*What to work on*. Look through the entries below. Report each line that has the word "down" in it.

*Material for this exercise*.

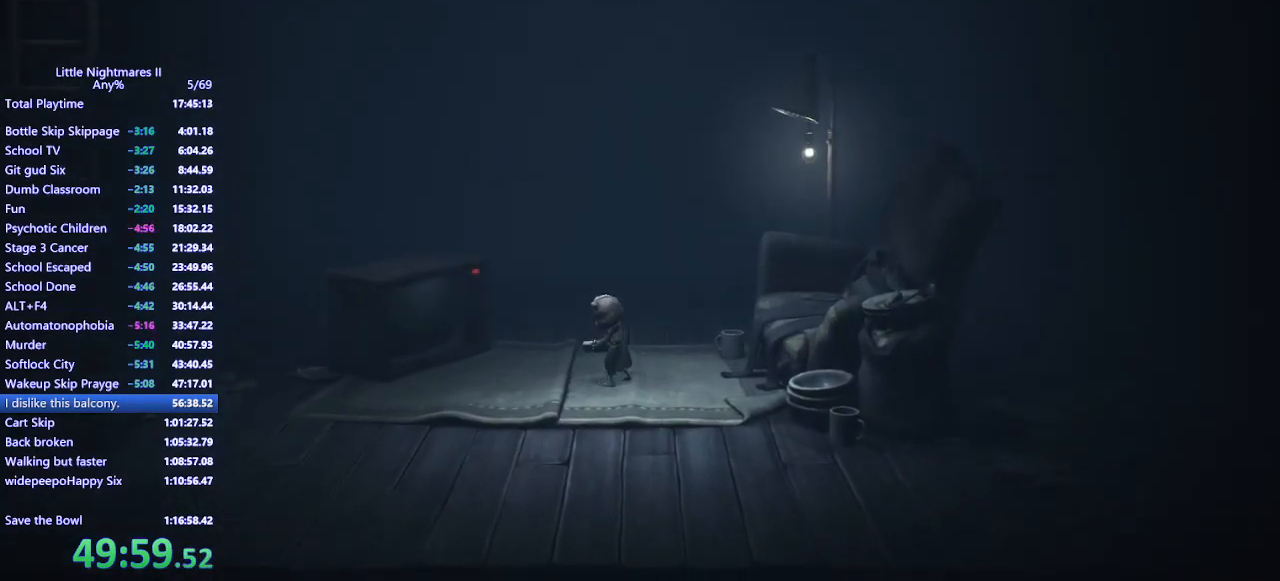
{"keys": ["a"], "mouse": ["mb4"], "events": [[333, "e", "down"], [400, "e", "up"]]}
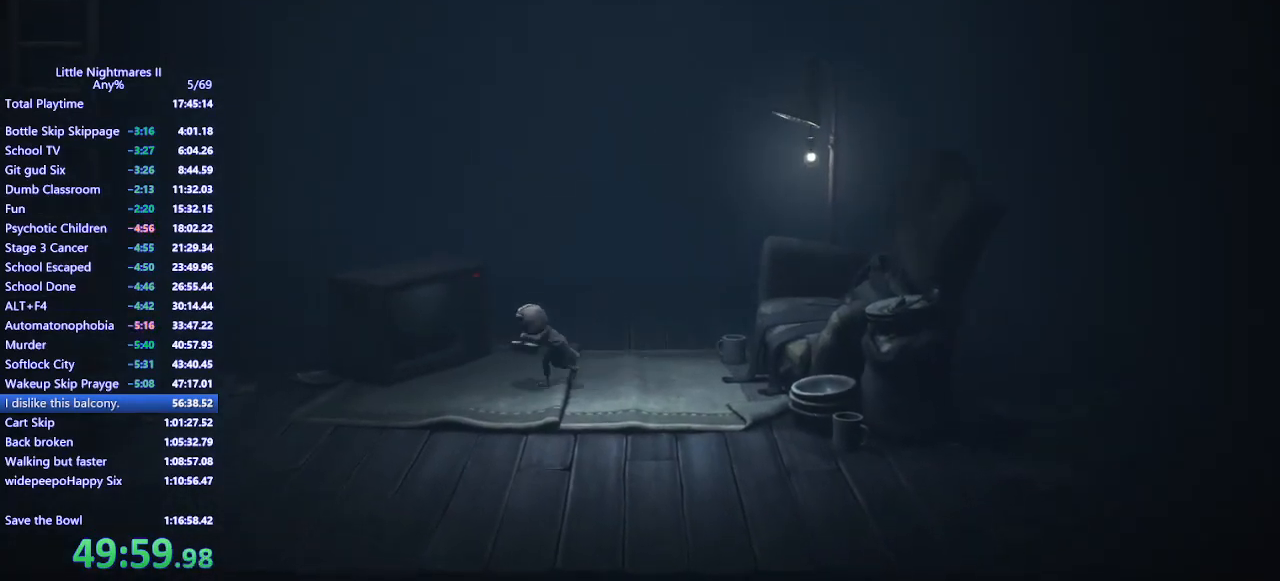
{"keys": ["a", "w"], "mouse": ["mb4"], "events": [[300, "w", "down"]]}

...

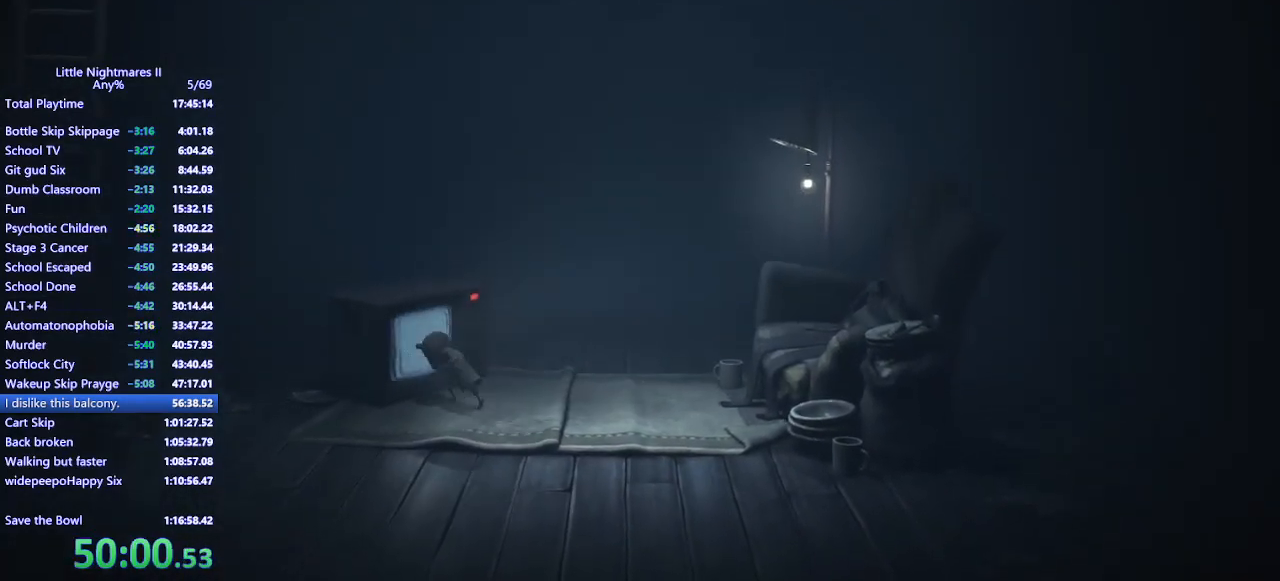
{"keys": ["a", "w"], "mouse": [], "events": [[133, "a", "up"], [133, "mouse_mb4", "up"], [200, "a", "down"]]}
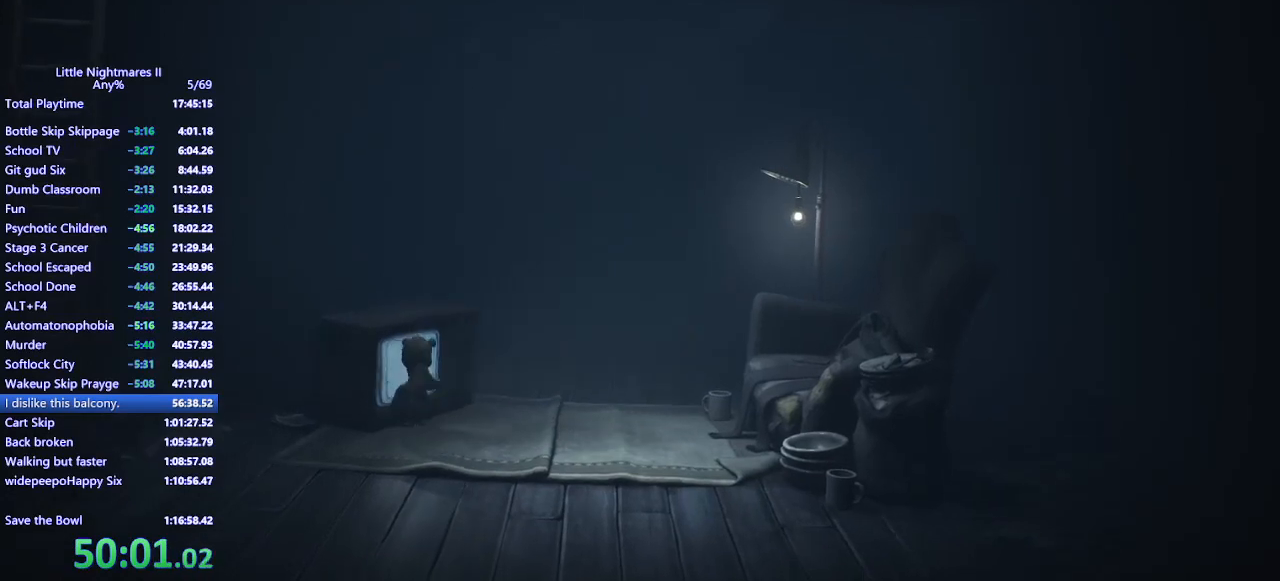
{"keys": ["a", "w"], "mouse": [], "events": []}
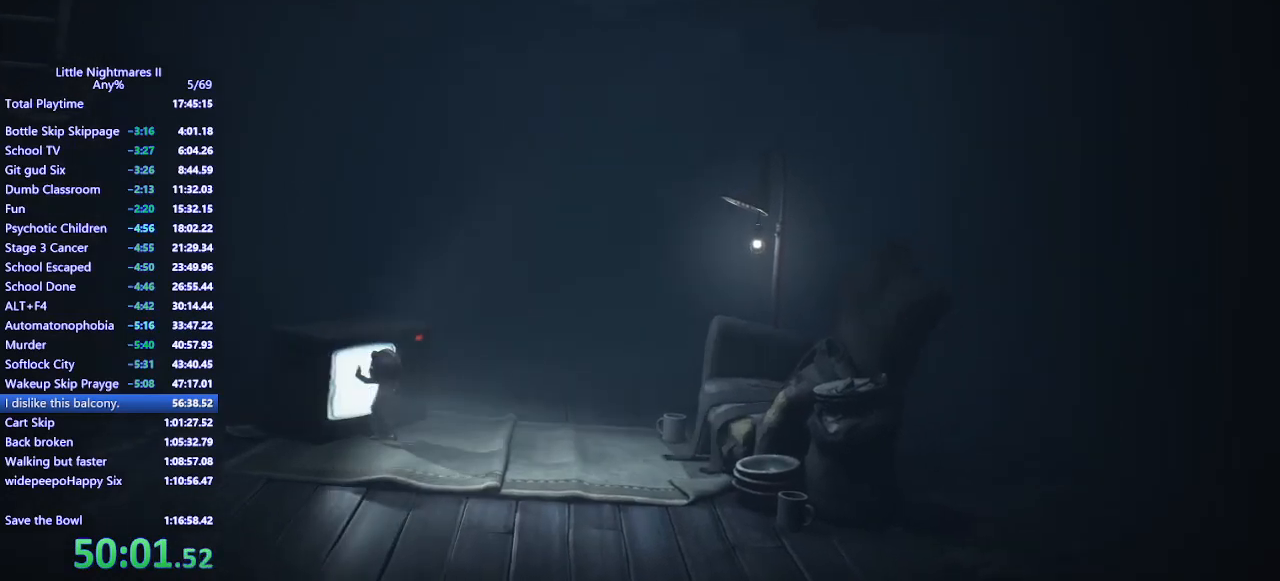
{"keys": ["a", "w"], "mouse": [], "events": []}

*Solution to the problem*.
{"keys": ["a"], "mouse": ["mb4"], "events": [[333, "e", "down"], [400, "e", "up"]]}
{"keys": ["a", "w"], "mouse": ["mb4"], "events": [[300, "w", "down"]]}
{"keys": ["a", "w"], "mouse": [], "events": [[133, "a", "up"], [133, "mouse_mb4", "up"], [200, "a", "down"]]}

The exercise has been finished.